Hell, it's infecting my writing about France in the period. These latest chapters of Blood of the Martyrs - the failure of Romanticism and the difficulty of looking West for answers when the West is so much further along the historical path - are lifted directly from Coast of Utopia. The only difference being that West to Combeferre is England, while West to Herzen is England AND France.

[identity profile] in-a-greenhouse.livejournal.com 2009-05-14 01:24 am (UTC)(link)
Abebooks totally has George Sand. Also Google Books.

[identity profile] reconditarmonia.livejournal.com 2009-05-14 02:43 am (UTC)(link)
BAROQUE CYCLE!! You will love it. :D

(I still need to read Temeraire. As for Stoppard, I haven't read anything like his entire oeuvre, but I like Rosencrantz and Guildenstern are Dead, Arcadia, Doggs Hamlet/Cahoots Macbeth and The Invention of Love.

[identity profile] 10littlebullets.livejournal.com 2009-05-14 03:27 am (UTC)(link)
:( The Abebooks listings for Les sept cordes de la lyre are all $100+, and La Comtesse de Rudolstadt is a) in multiple volumes, b) mostly from sellers in France who charge $10-20 shipping per volume. I think I'll rely on the library for now.

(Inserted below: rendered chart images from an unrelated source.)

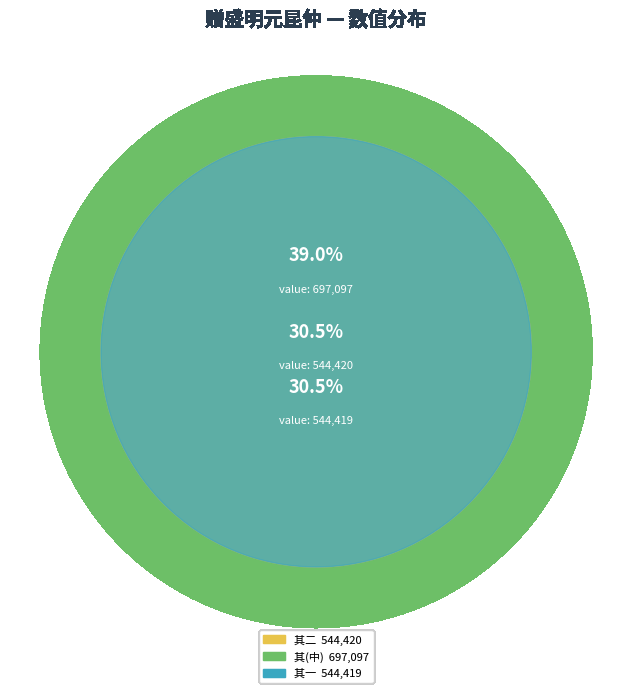

To the nearest percent, what is the average slice percentage?

33%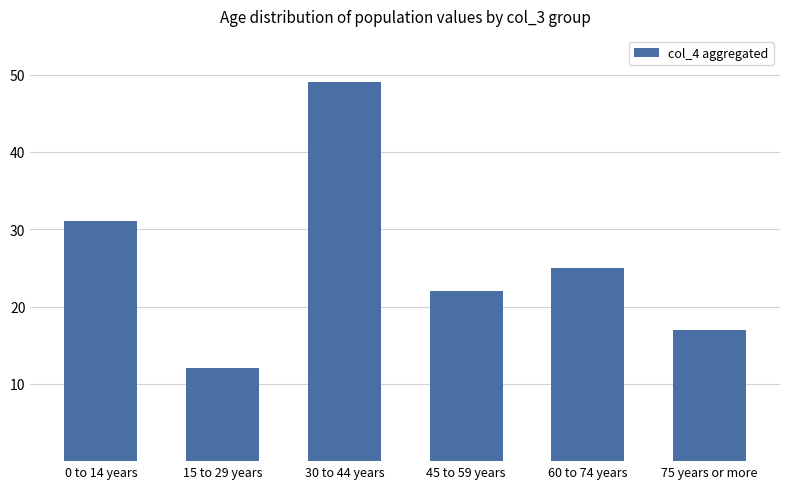

What is the change in value from 30 to 44 years to 75 years or more?

-32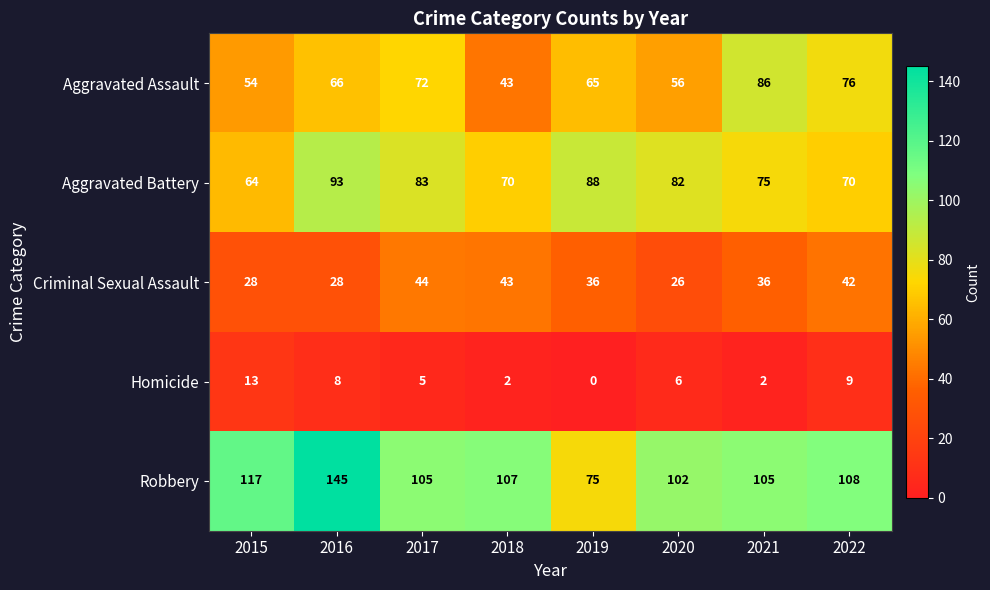

What is the difference between the second highest and minimum values in the Homicide series?

9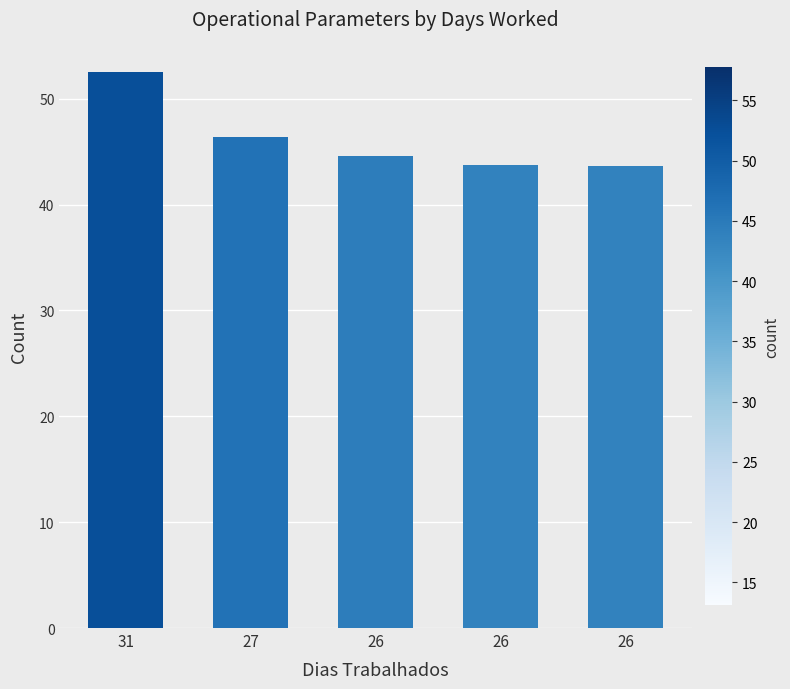

How many bars are there in total?

5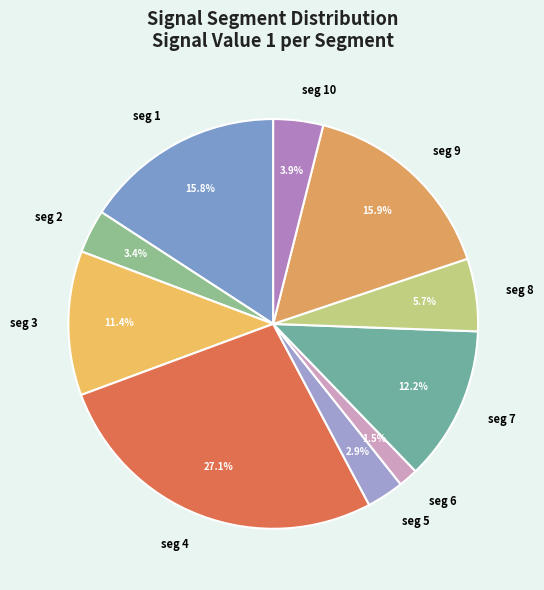

Is there any slice that represents more than half of the pie?

No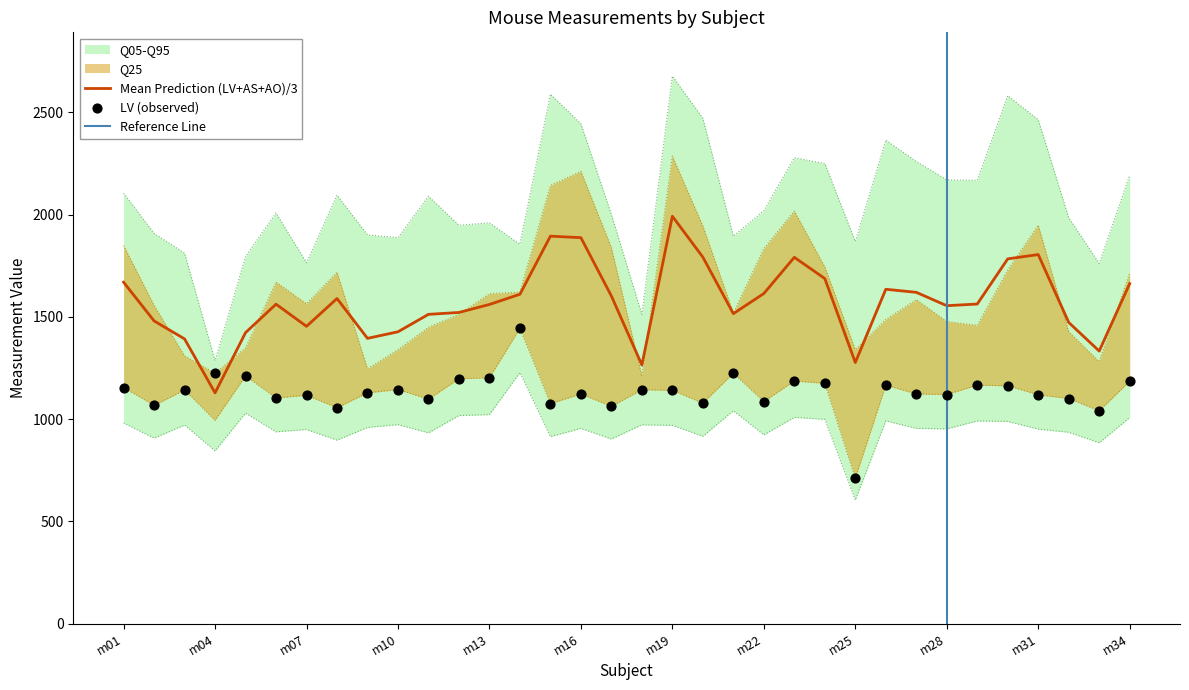

At which category is the sum across all series the highest?

m19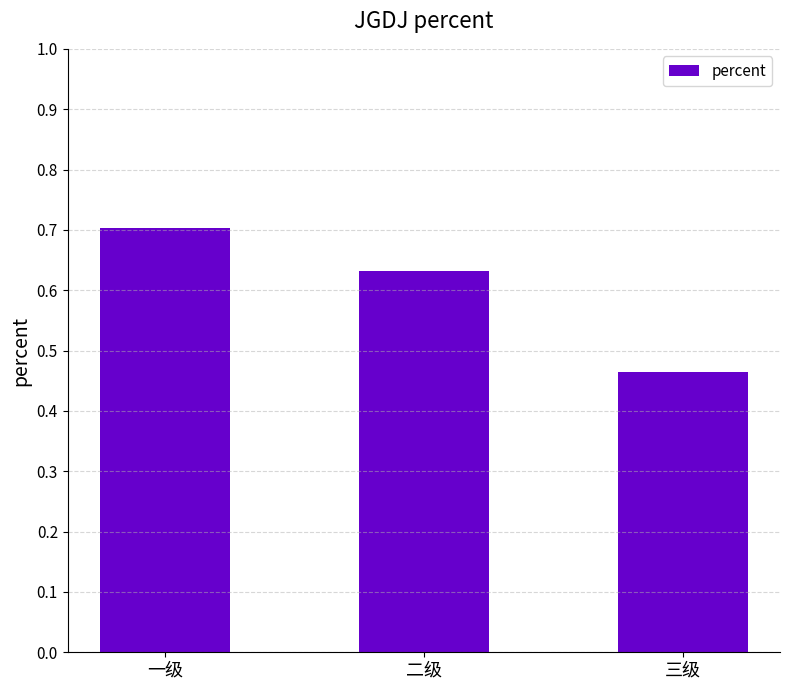

Where is the data nearest to the value 0?

三级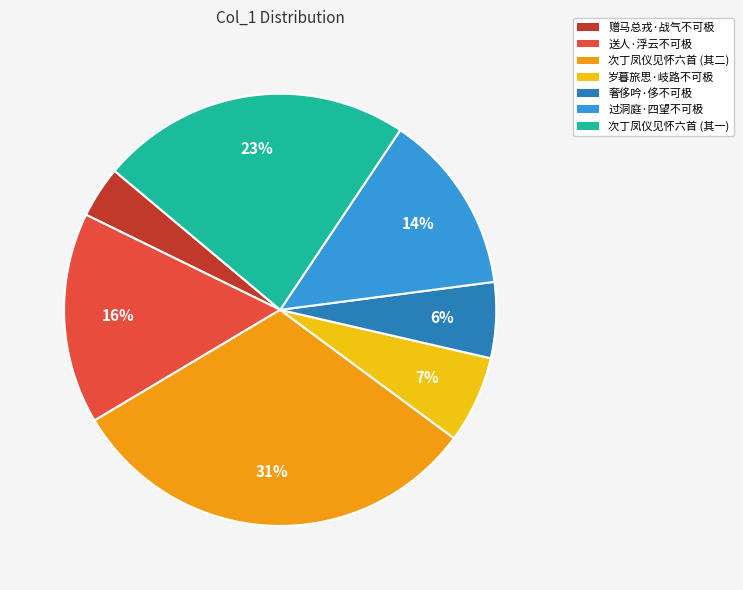

Does any single category account for the majority?

No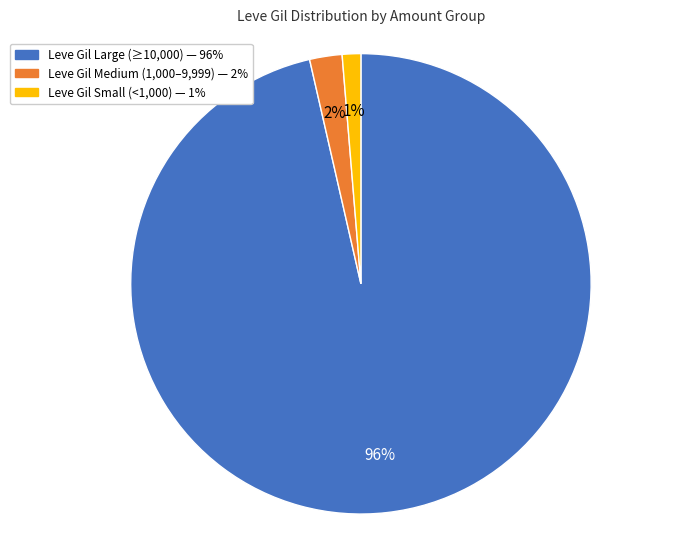

How many slices are in this pie chart?

3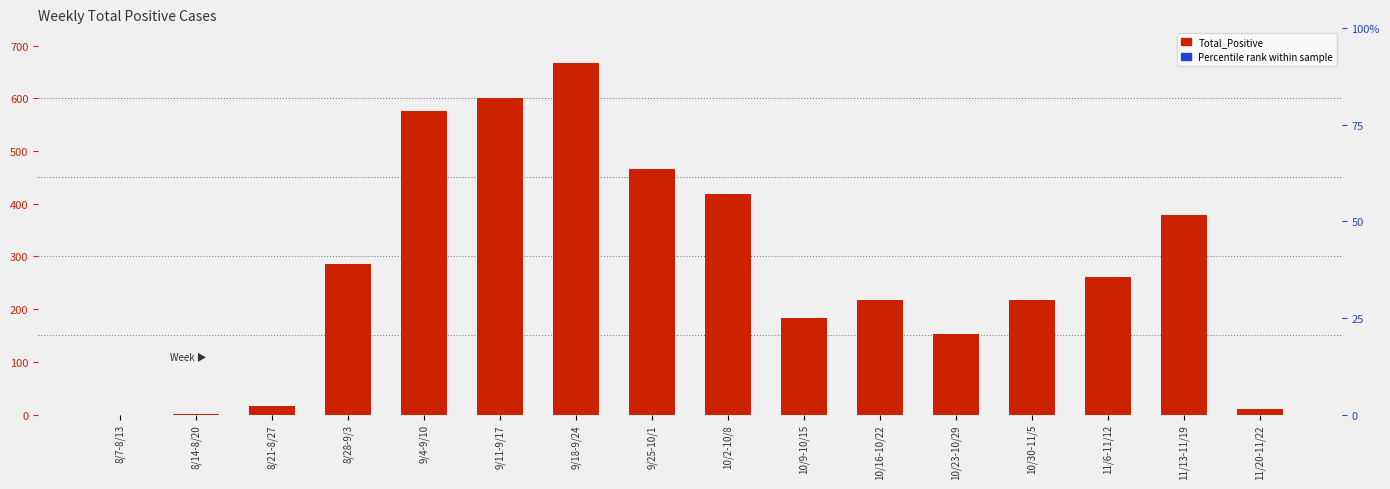

What is the difference between the maximum and minimum values?

666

And ebooks = totally not the same.

[identity profile] smartamy15.livejournal.com 2009-05-15 02:02 am (UTC)(link)
Faust is pretty amazing. I don't we read all of it in lit. class last year, but what we read of it was brilliant. So ingeniously crafted and although Faust is an idiot (powerhungry and whatnot), the play is well laid-out and very powerful.

[identity profile] crystaisilence.livejournal.com 2009-05-15 02:18 am (UTC)(link)
O. M. G.

The Temeraire book series is my favorite book series ever created EVER.

P.S. I need your address so I can send you your book.